::: Passage for review

There are moments where I was moved. There are moments where I laughed out loud, usually at a bit of characterization. But those moments are separated by long stretches which sometimes came very close to tedium.
A big part of the problem is that a lot of the plot involves people learning life lessons from the characters they're playing in the musicals, and if you don't know the musicals they're performing there's a heck of a lot of stuff that you just miss. The author does manage to convey the general plots of the musicals and an idea of what the main characters are like, but it didn't have the impact for me that it might have for someone who was familiar with the shows.
The first-person narrator starts out rather world-weary and cynical, and stays exclusively that way for a long time. I think the character arc is well-handled, but it still doesn't make for a lot of warm moments in the front two-thirds or so of the book.
And then, there are too many characters to keep track of. At one point early on I was reading about Gary doing something-or-other, and thinking, "Gary? Who the hell is Gary? Was he introduced at some point? What does he look like?" I paged back to the mass introductions near the start, but I never did find him.
Again, the premise of the book means that there's a large cast, because the musicals have large casts, but fewer of them, with clearer distinguishing features which were mentioned more than once, would have been a lot easier to follow (and be interested in). Or why not have a cast list so that the audience can keep straight who's who, who they play in each musical (there are three), and their relationships to one another? Some relationships would have been spoilers for important plot points, but you could go with the ones that the viewpoint character perceived at the start.
To be honest, I think less would be more. In the paperback edition I read, the book finishes on page 433. If some kindly fairy editor cut a hundred pages, six or eight characters, one of the three musicals and a big chunk of angst I think I would have enjoyed the book more than I did.
It had its moments, but they were too far apart.

::::::
::: Data supplied

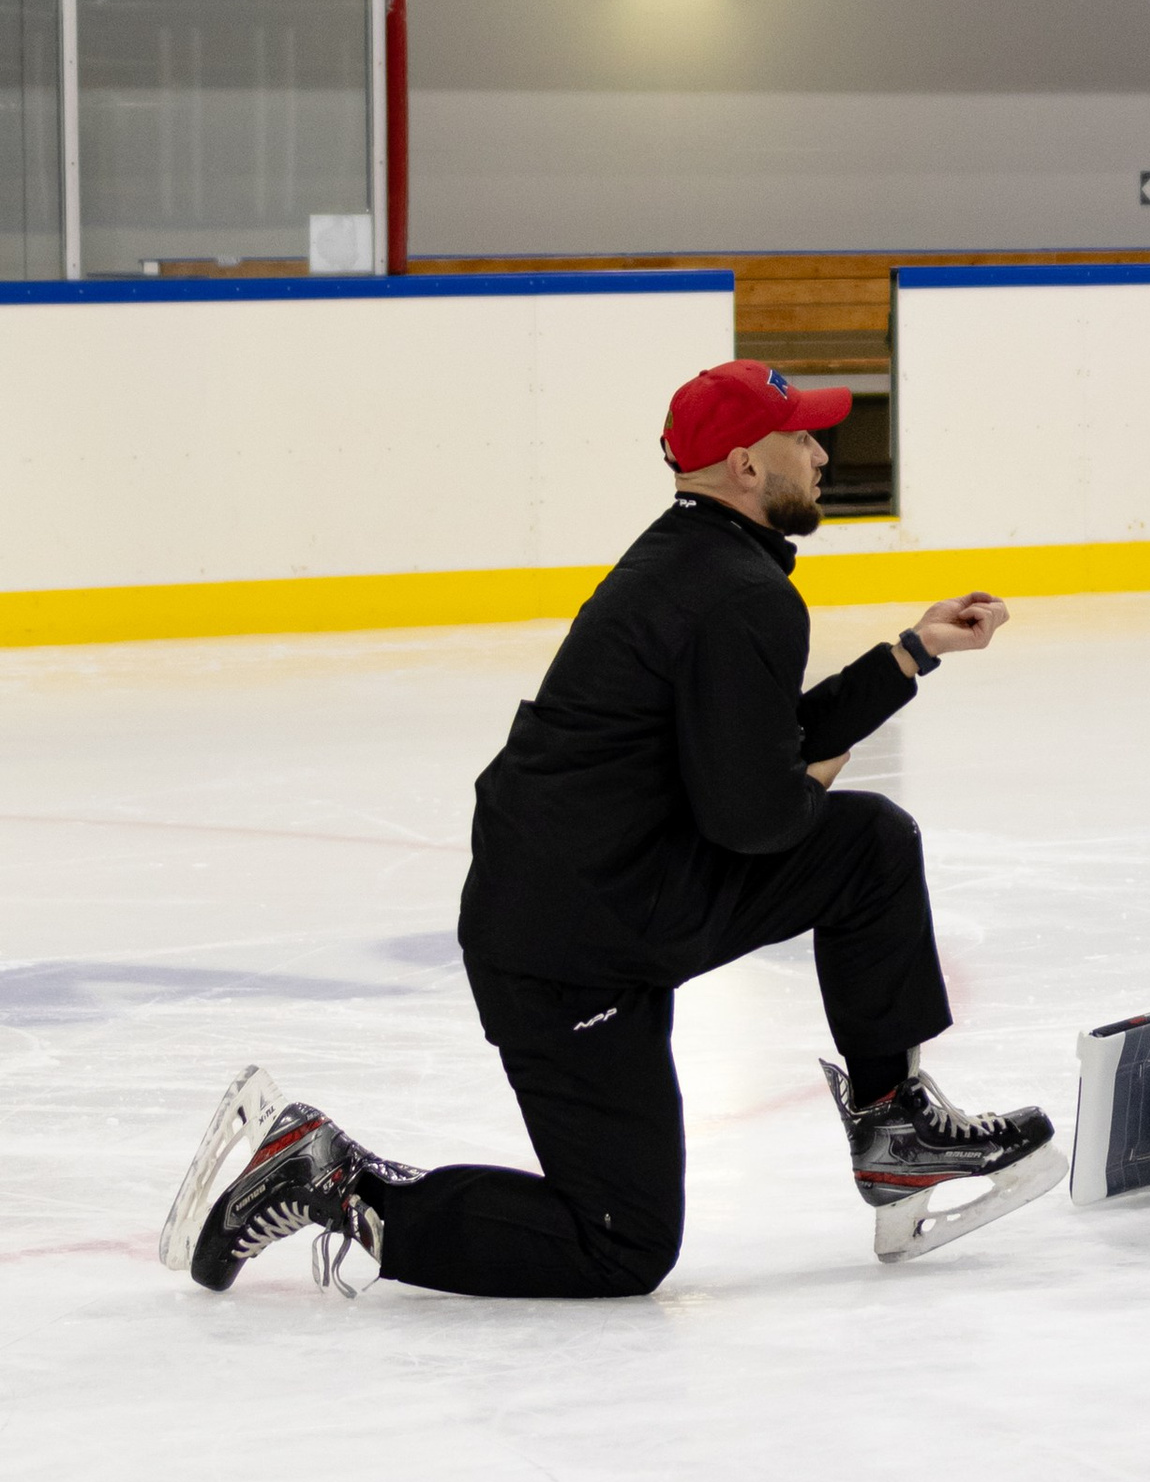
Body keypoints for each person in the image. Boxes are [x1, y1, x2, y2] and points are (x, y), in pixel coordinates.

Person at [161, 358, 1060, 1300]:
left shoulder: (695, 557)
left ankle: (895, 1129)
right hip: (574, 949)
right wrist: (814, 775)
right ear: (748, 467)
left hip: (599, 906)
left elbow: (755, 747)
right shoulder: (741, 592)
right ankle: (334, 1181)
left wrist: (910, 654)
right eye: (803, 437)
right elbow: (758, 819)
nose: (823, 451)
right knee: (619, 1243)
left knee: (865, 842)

::::::
::: Data supplied

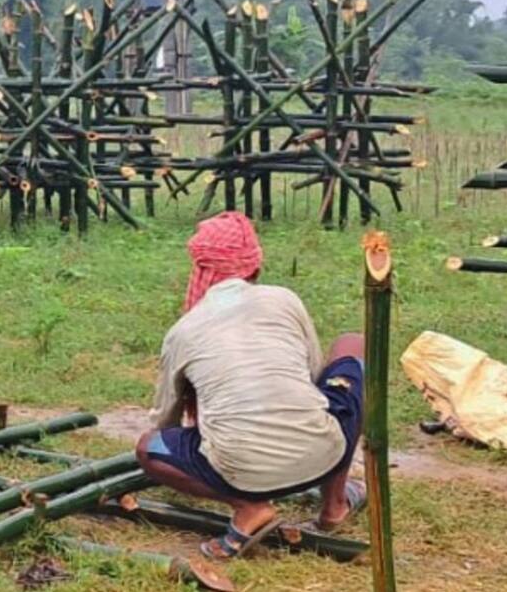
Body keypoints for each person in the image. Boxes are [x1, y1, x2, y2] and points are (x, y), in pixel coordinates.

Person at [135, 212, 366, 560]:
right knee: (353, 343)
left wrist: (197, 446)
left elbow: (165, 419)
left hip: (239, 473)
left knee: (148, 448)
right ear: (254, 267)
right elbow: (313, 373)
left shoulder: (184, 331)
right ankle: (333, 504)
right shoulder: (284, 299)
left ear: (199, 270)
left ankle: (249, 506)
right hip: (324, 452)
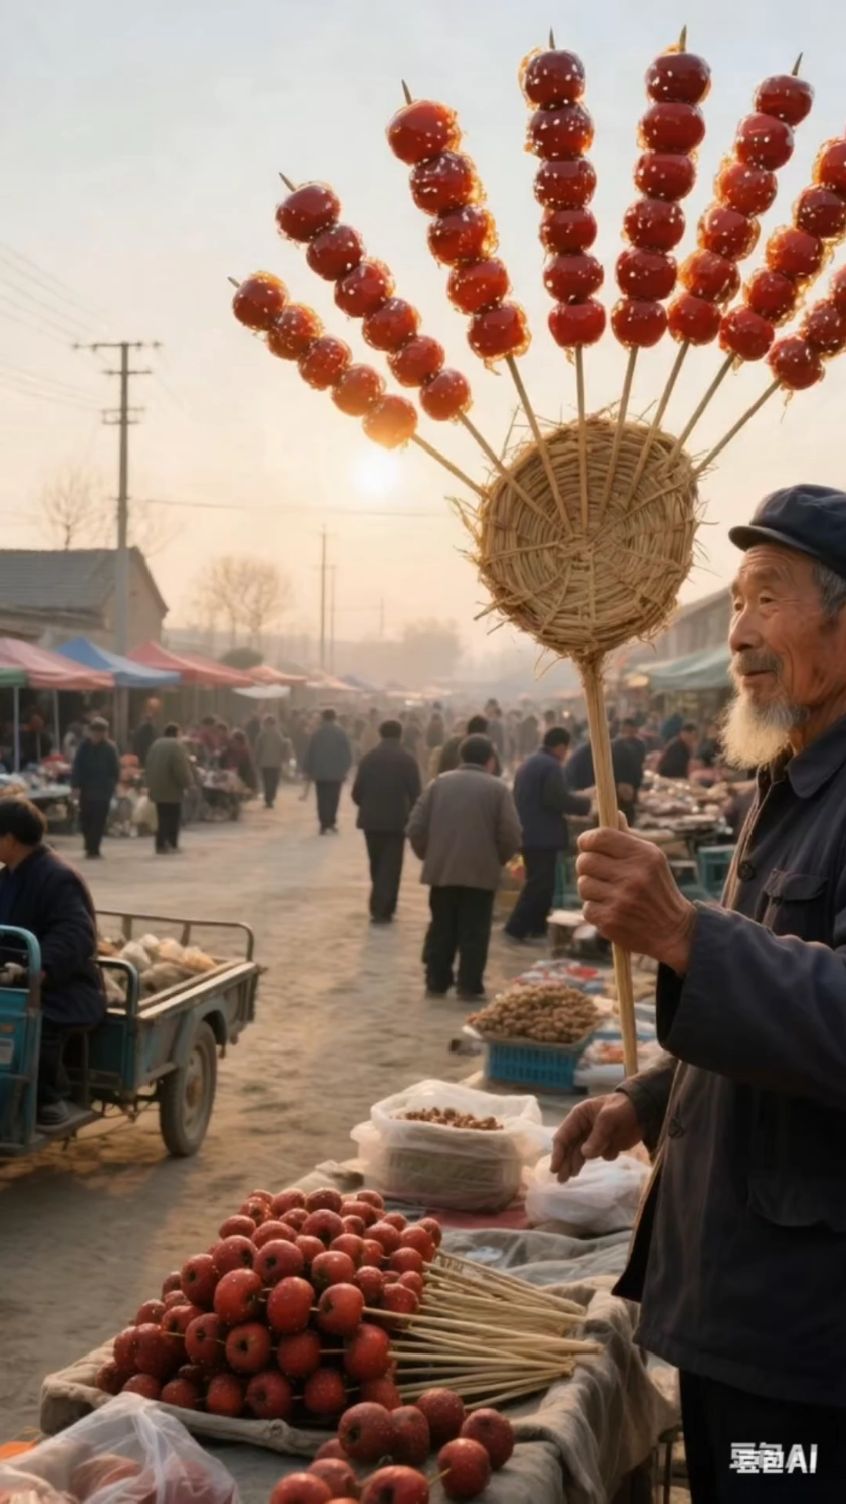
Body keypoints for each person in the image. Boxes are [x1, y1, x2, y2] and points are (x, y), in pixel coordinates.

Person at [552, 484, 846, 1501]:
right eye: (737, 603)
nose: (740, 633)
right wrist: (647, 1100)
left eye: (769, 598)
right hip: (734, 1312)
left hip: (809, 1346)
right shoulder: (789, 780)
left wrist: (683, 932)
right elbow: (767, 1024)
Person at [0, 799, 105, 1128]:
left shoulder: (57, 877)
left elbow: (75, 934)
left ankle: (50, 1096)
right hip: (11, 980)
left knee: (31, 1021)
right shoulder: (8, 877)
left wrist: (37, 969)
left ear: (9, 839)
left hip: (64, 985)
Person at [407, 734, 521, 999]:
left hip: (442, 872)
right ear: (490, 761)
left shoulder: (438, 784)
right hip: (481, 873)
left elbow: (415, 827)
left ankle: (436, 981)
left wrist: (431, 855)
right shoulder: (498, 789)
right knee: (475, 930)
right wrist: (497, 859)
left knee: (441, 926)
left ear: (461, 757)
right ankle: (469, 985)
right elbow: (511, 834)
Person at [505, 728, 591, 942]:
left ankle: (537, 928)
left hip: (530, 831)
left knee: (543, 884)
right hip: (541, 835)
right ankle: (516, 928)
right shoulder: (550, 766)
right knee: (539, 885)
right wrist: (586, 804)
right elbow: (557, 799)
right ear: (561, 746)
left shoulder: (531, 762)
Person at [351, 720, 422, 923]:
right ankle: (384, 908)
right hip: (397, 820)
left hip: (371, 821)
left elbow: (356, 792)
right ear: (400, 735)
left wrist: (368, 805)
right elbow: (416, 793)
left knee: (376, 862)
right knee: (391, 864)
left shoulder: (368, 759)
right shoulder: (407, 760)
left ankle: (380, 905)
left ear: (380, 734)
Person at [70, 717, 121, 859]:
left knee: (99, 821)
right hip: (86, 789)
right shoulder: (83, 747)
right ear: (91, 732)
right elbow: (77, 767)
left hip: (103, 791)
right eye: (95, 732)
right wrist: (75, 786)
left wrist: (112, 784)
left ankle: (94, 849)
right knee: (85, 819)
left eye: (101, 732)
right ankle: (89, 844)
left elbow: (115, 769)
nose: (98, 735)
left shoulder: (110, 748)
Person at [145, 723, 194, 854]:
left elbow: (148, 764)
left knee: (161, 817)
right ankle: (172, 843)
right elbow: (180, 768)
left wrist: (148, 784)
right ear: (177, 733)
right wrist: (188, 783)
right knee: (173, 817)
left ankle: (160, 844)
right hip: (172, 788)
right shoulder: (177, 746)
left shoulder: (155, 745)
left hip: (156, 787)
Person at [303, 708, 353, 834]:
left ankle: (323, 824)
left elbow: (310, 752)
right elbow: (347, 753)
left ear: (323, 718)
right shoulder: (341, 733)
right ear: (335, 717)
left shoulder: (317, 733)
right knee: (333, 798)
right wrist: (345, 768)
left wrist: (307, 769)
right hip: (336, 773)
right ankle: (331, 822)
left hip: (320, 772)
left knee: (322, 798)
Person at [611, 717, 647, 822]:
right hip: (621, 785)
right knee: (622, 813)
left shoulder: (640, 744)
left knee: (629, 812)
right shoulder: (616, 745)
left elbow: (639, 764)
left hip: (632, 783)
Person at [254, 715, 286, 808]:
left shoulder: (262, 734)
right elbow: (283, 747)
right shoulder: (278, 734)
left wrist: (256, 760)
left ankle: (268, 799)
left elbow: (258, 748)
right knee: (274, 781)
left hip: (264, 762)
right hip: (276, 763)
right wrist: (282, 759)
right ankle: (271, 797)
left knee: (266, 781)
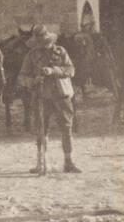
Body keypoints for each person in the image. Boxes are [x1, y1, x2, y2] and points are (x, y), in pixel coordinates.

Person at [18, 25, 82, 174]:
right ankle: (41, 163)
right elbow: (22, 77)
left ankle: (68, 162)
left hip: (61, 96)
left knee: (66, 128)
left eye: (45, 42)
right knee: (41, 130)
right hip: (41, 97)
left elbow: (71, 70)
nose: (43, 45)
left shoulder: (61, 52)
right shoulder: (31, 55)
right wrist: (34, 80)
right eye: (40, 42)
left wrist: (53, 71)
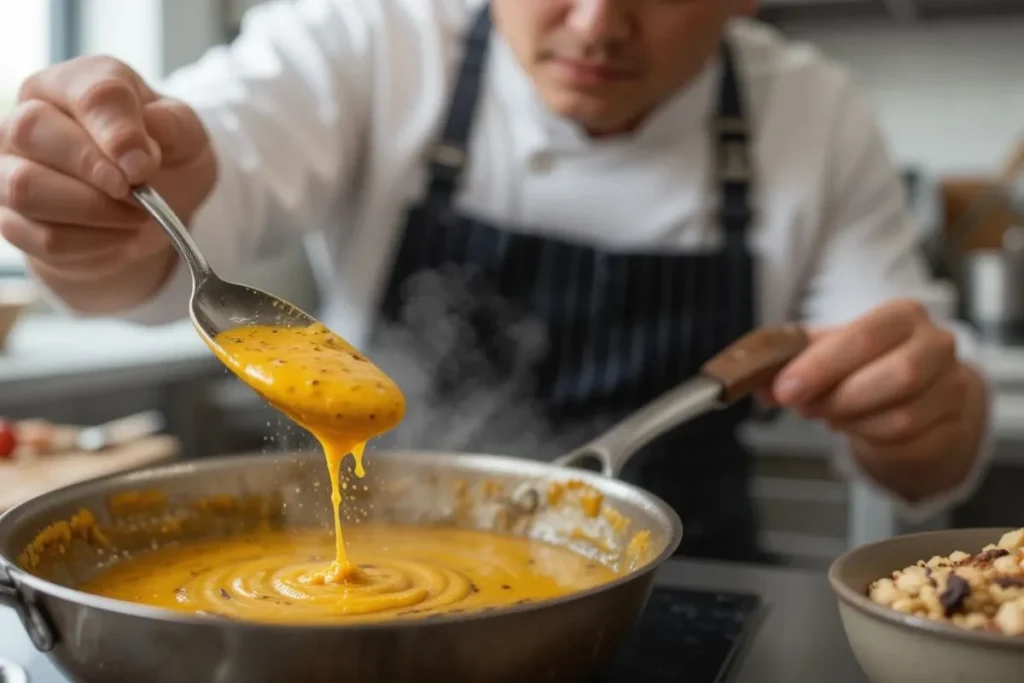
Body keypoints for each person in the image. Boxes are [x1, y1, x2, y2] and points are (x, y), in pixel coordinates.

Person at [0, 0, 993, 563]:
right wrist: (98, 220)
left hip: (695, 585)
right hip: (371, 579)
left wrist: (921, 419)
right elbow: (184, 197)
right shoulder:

::::::
::: Data supplied

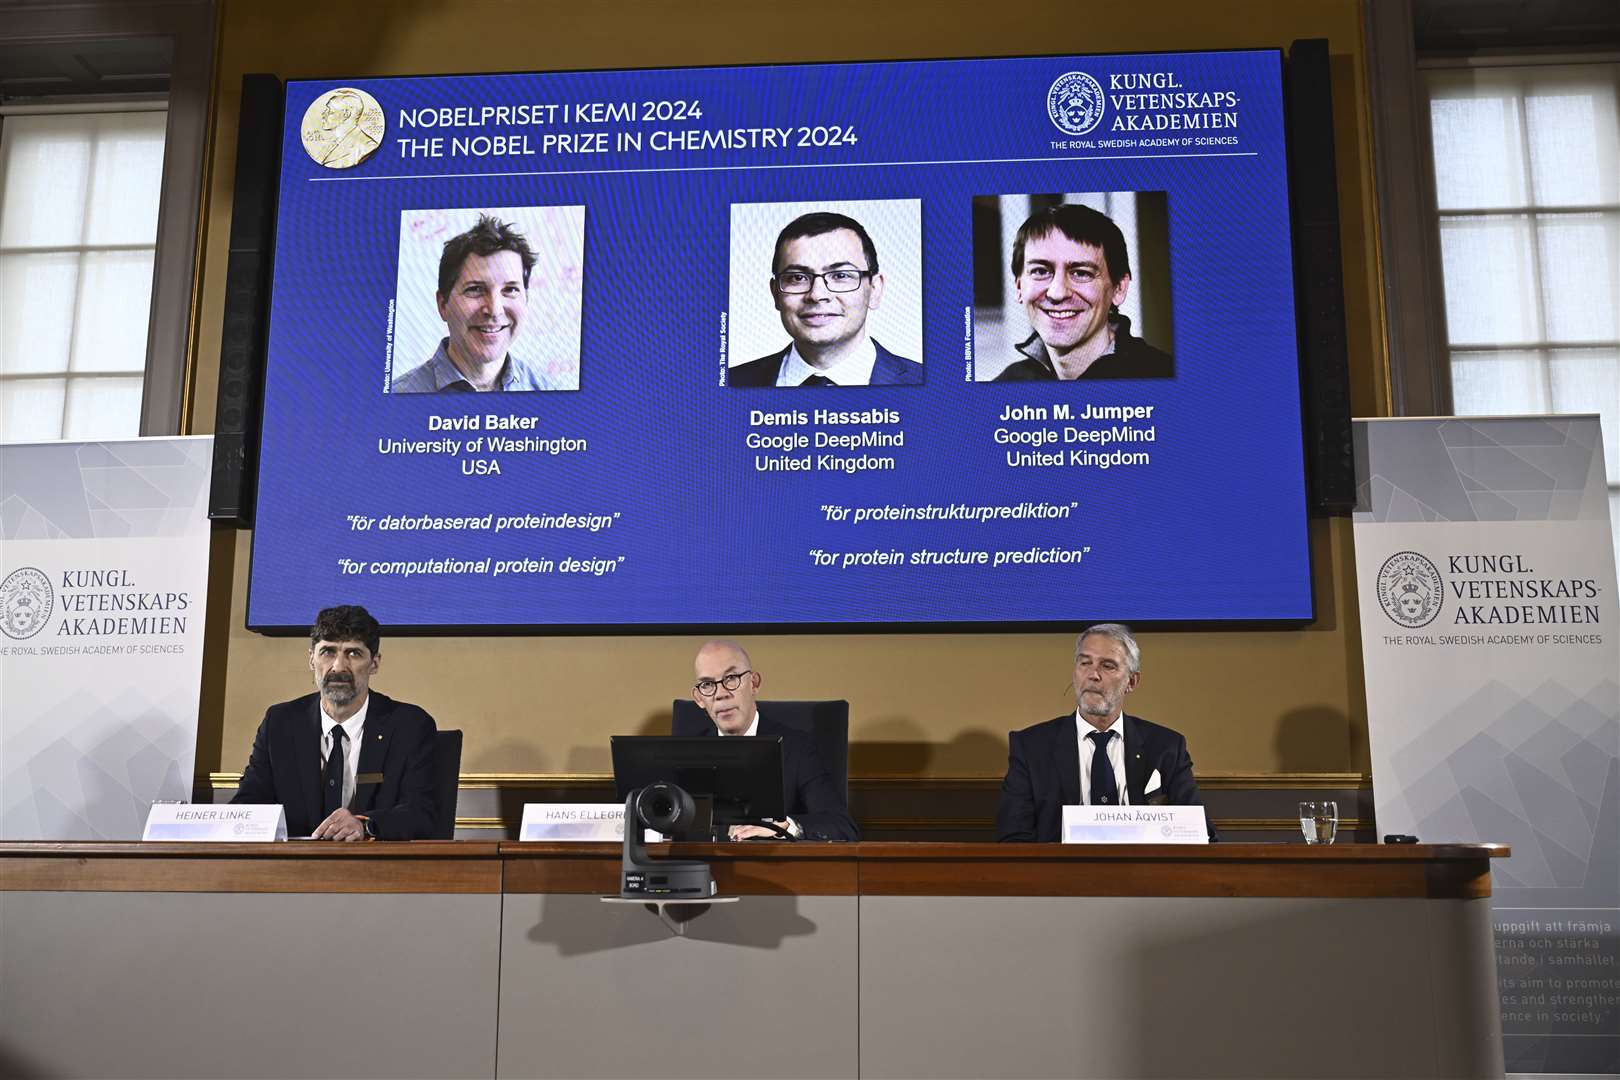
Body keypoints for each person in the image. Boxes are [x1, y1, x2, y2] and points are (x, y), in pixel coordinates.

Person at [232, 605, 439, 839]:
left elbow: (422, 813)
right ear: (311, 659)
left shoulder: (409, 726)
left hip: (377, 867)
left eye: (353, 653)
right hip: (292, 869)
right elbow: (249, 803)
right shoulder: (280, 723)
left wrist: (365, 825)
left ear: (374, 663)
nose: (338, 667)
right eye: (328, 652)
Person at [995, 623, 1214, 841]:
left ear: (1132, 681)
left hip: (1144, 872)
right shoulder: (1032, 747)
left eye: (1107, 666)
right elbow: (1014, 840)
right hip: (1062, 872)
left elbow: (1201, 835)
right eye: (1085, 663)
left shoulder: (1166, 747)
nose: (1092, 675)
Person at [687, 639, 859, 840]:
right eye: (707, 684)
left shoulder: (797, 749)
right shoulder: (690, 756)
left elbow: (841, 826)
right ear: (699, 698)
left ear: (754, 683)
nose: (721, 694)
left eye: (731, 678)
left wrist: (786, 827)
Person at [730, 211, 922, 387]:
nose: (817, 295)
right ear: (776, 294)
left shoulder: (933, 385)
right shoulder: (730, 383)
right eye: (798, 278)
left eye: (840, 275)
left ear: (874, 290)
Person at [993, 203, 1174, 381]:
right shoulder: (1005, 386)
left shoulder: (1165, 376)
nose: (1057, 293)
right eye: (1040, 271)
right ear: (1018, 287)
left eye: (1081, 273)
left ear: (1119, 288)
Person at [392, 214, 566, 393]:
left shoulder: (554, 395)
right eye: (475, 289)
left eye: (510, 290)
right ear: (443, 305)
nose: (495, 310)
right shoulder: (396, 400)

::::::

Assigned task
Reproduce the stretch of the book review from "A big part of" through "with the shows.", changing "musicals" to "plays".

Result of the exercise
A big part of the problem is that a lot of the plot involves people learning life lessons from the characters they're playing in the plays, and if you don't know the plays they're performing there's a heck of a lot of stuff that you just miss. The author does manage to convey the general plots of the plays and an idea of what the main characters are like, but it didn't have the impact for me that it might have for someone who was familiar with the shows.